Good week/bad week
Good week for:
Men, who won every single one of the “Gender Equality Awards” issued by the United Arab Emirates. The UAE explained the impressive clean sweep by saying the most woman-friendly government agencies last year all “happened to be entities led by men.”
Math emergencies, after a 911 dispatcher in Indiana helped a desperate schoolboy with his math homework. Dispatcher Antonia Bundy talked the boy through how to add fractions, and the relieved boy thanked her and apologized for calling 911.
Truth serum, after former New Jersey Gov. Chris Christie downed tequila shots on Stephen Colbert’s Late Show and said his friend Donald Trump “blew” the shutdown fight, and had turned “the Republican Party into something different than it was.” Asked if he’d have been a better president, Christie said, “Yes.”
Bad week for:
Intimacy, with a warning from the Centers for Disease Control and Prevention that people should no longer “kiss or snuggle hedgehogs.” Ten people have recently contracted a rare form of salmonella after close contact with pet hedgehogs.
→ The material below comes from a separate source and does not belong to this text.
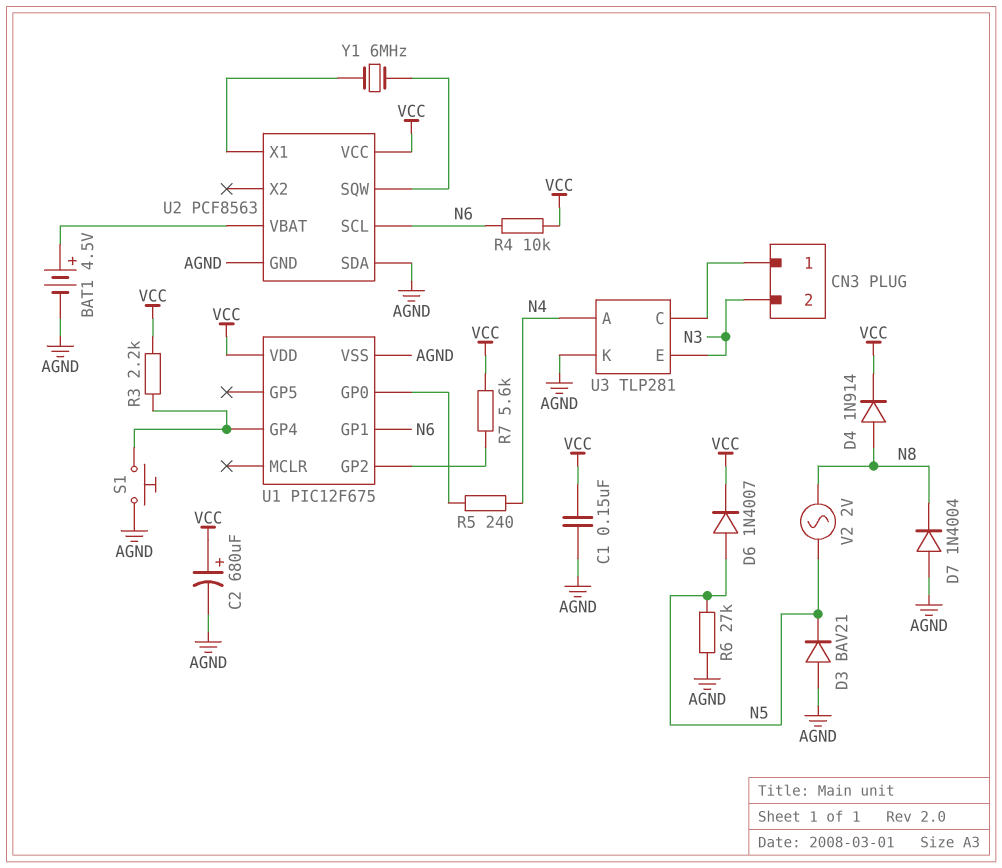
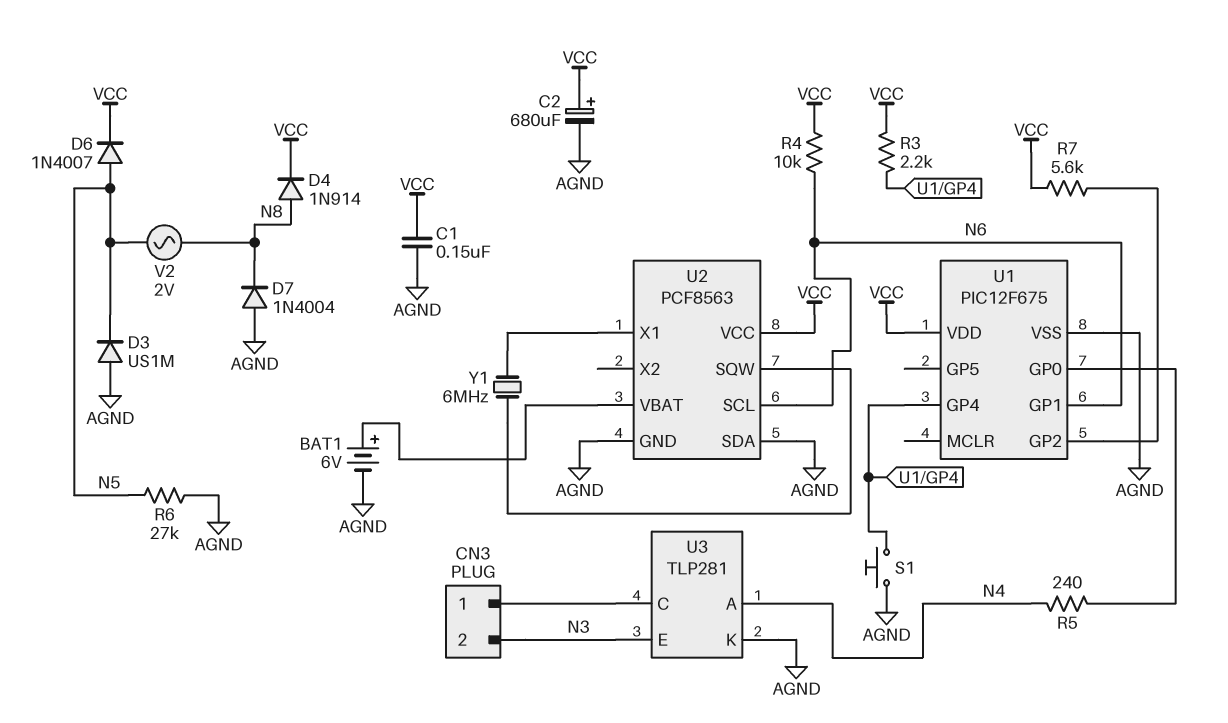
BAT1: 4.5V (plus U2/VBAT, minus AGND) -> 6V (plus U2/VBAT, minus AGND)
D3: diode BAV21 (A AGND, K N5) -> diode US1M (A AGND, K N5)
Vigilantes, after the sheriff of Maricopa County in Arizona temporarily suspended the use of Old West–style armed “posses” to track down criminals. The department has lost track of 50 firearms, including 29 fully automatic weapons.
North Koreans, who have been told to produce 200 pounds of “human manure” every day, to help fertilize the nation’s crops, and to pay for any shortfall in cash. Since no human makes that much poop, the new directive seems to be a unique kind of tax.